**TASK OBJECTIVE:** Would you copy the lines below exactly and omit the images?

**INPUT DATA:**
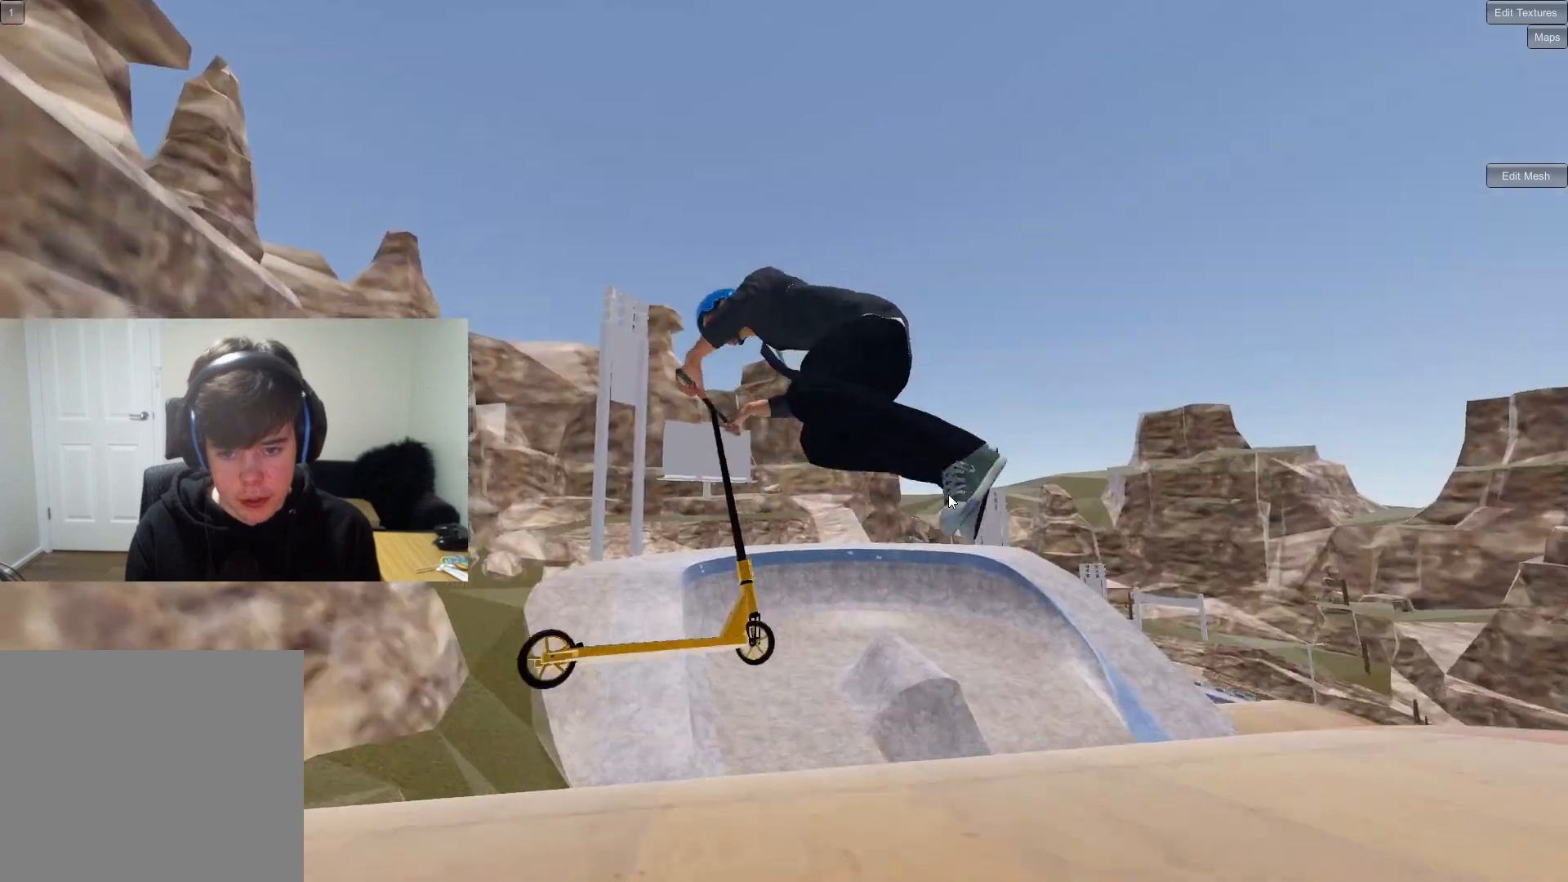
{"buttons": [], "left_stick": "center", "right_stick": "center", "events": [[317, "left_stick", "center"]]}
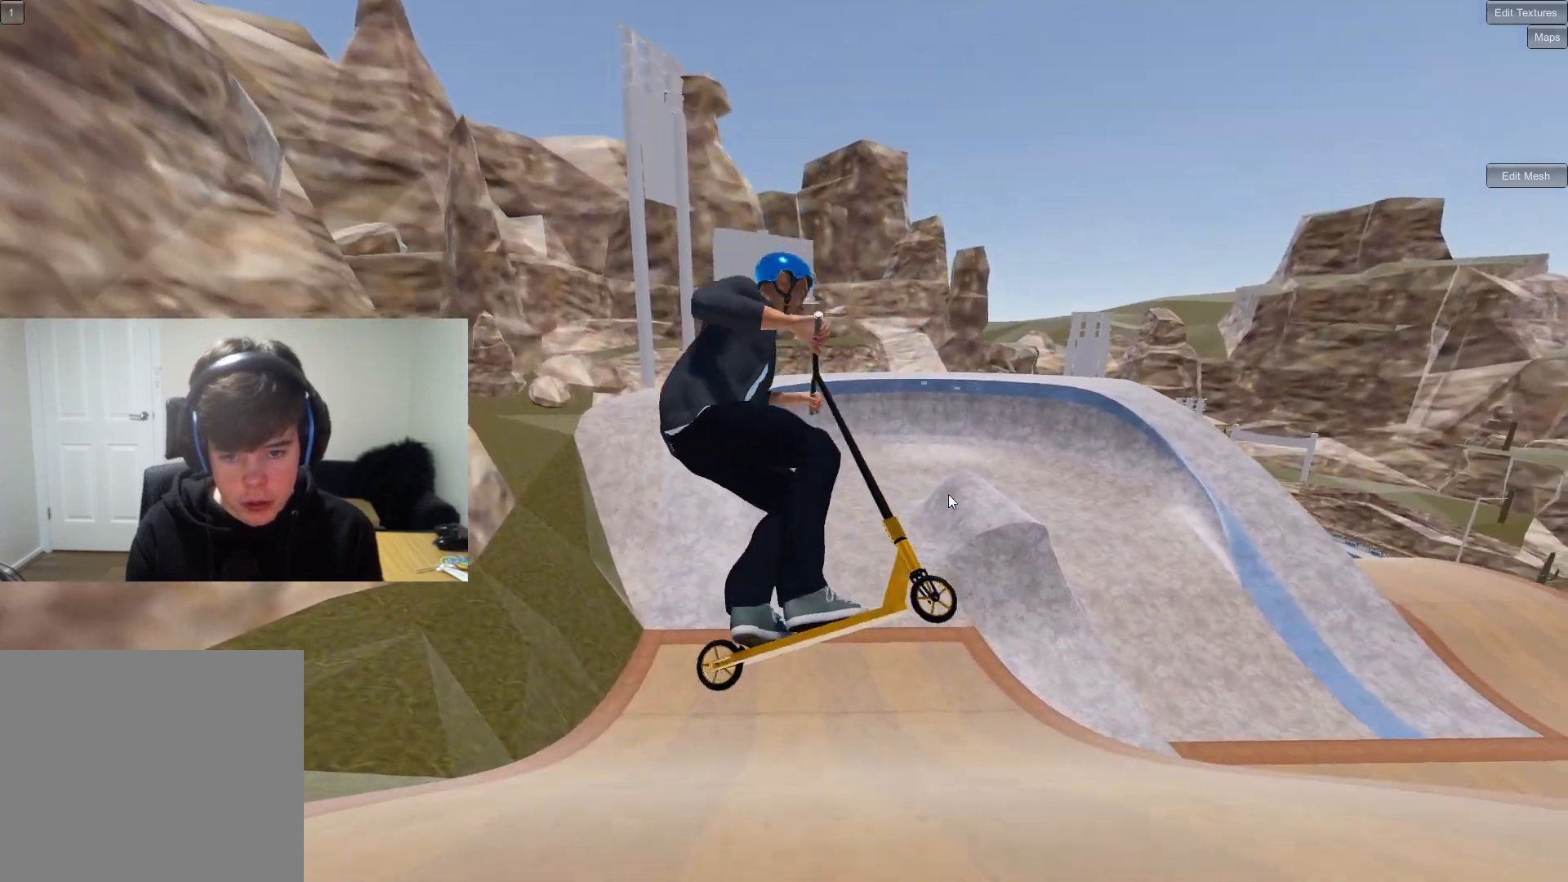
{"buttons": [], "left_stick": "center", "right_stick": "center", "events": [[317, "left_stick", "up"], [400, "left_stick", "center"]]}
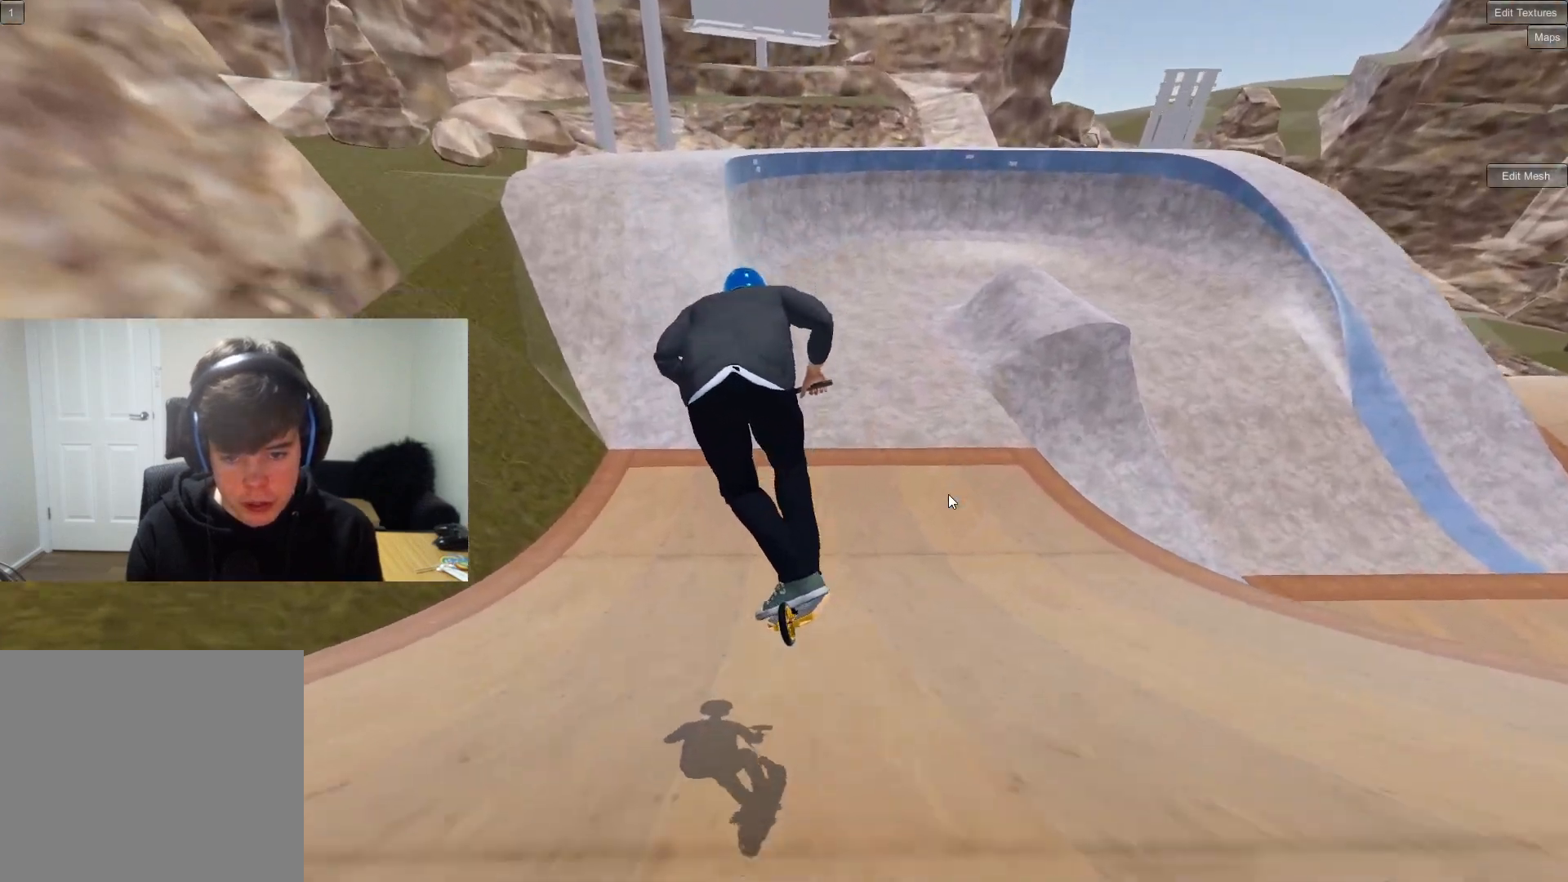
{"buttons": [], "left_stick": "right", "right_stick": "center", "events": [[233, "left_stick", "down-left"], [300, "left_stick", "center"], [417, "left_stick", "right"]]}
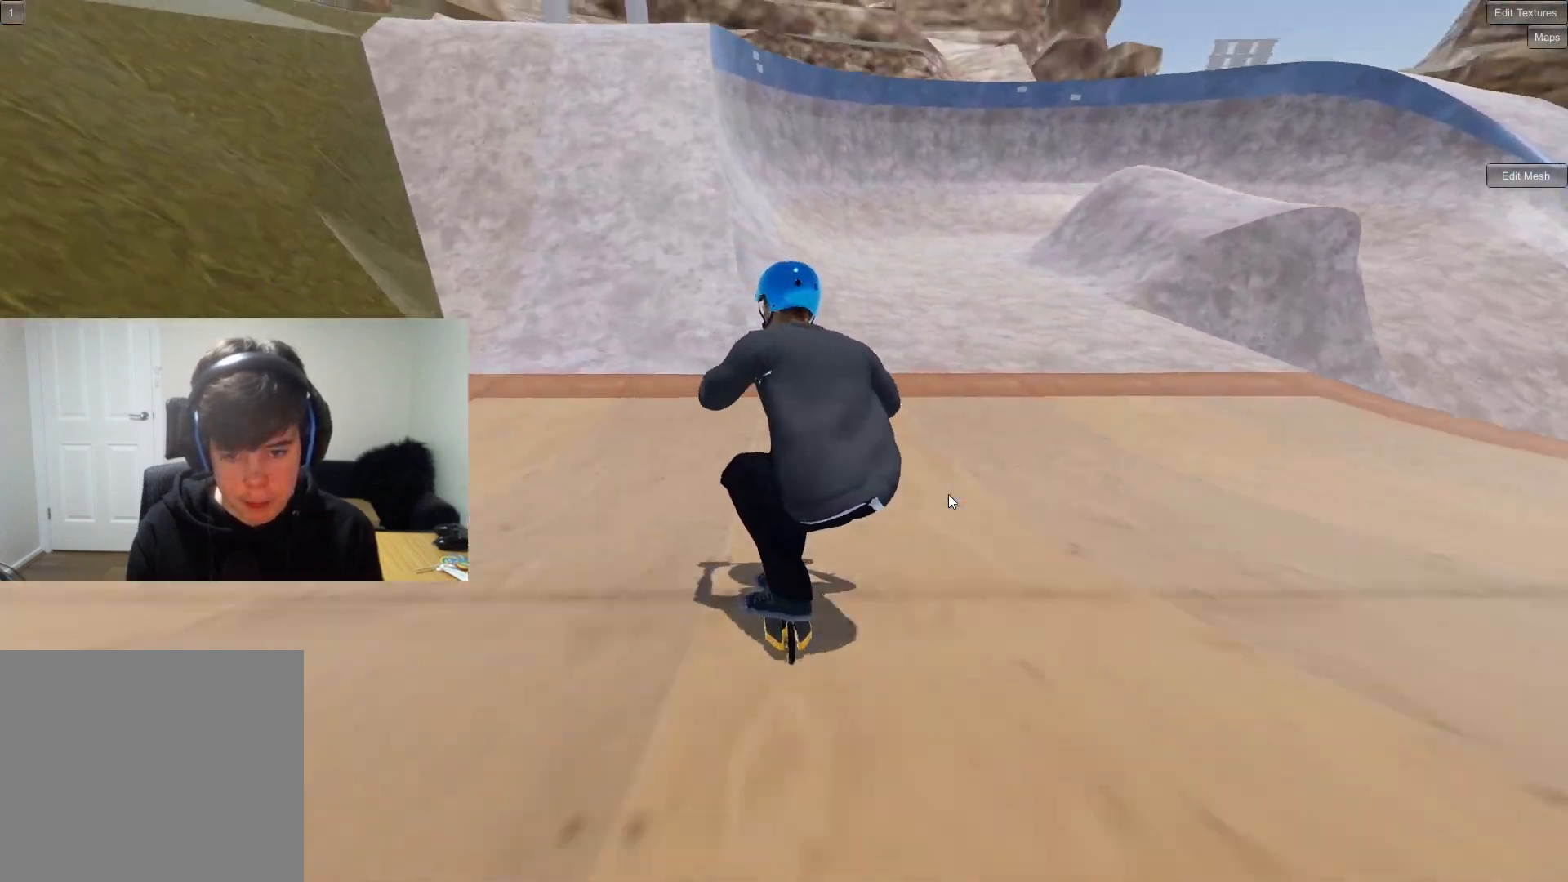
{"buttons": [], "left_stick": "center", "right_stick": "center", "events": [[100, "left_stick", "center"], [217, "left_stick", "left"], [367, "left_stick", "center"]]}
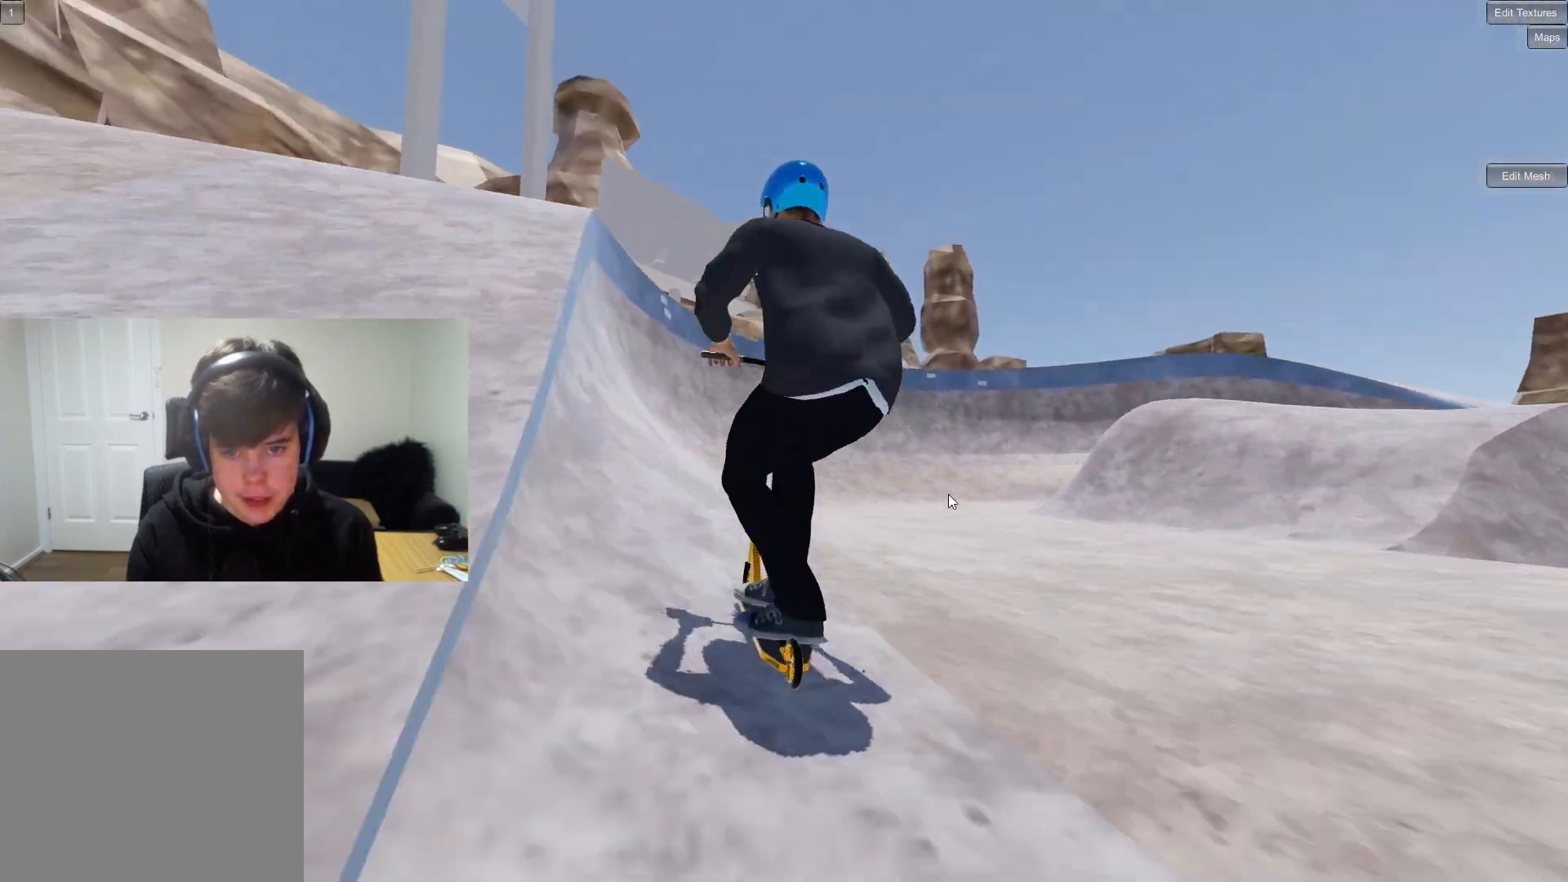
{"buttons": [], "left_stick": "right", "right_stick": "down", "events": [[217, "left_stick", "right"], [217, "right_stick", "down"]]}
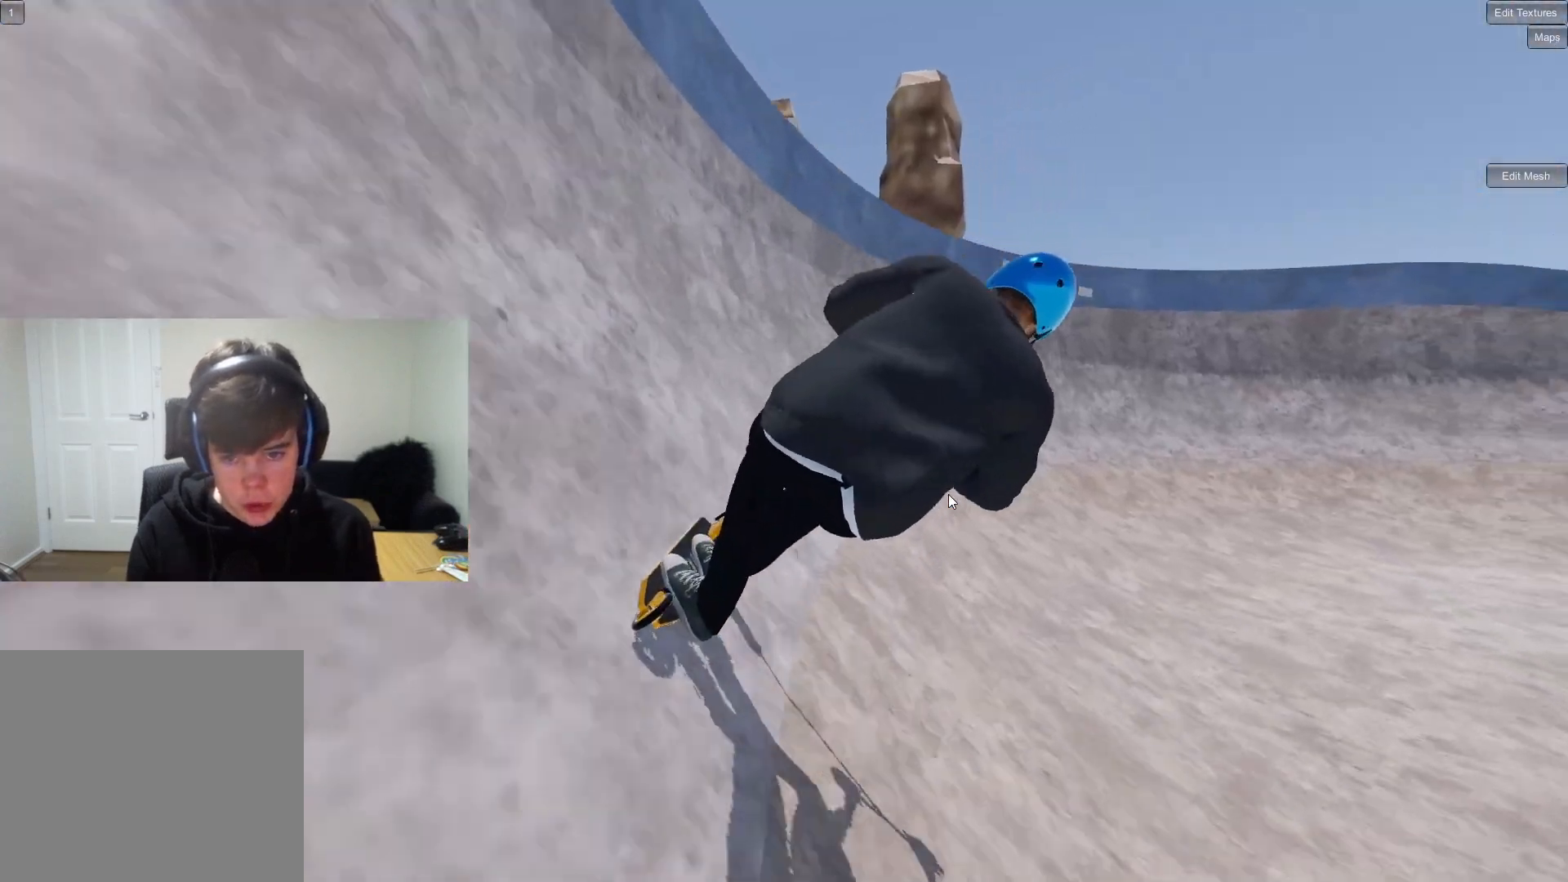
{"buttons": [], "left_stick": "center", "right_stick": "down", "events": [[183, "left_stick", "center"], [317, "left_stick", "right"], [450, "left_stick", "center"]]}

**RESPONSE TO THIS EXERCISE:**
{"buttons": [], "left_stick": "center", "right_stick": "center", "events": [[317, "left_stick", "center"]]}
{"buttons": [], "left_stick": "center", "right_stick": "center", "events": [[317, "left_stick", "up"], [400, "left_stick", "center"]]}
{"buttons": [], "left_stick": "right", "right_stick": "center", "events": [[233, "left_stick", "down-left"], [300, "left_stick", "center"], [417, "left_stick", "right"]]}
{"buttons": [], "left_stick": "center", "right_stick": "center", "events": [[100, "left_stick", "center"], [217, "left_stick", "left"], [367, "left_stick", "center"]]}
{"buttons": [], "left_stick": "right", "right_stick": "down", "events": [[217, "left_stick", "right"], [217, "right_stick", "down"]]}
{"buttons": [], "left_stick": "center", "right_stick": "down", "events": [[183, "left_stick", "center"], [317, "left_stick", "right"], [450, "left_stick", "center"]]}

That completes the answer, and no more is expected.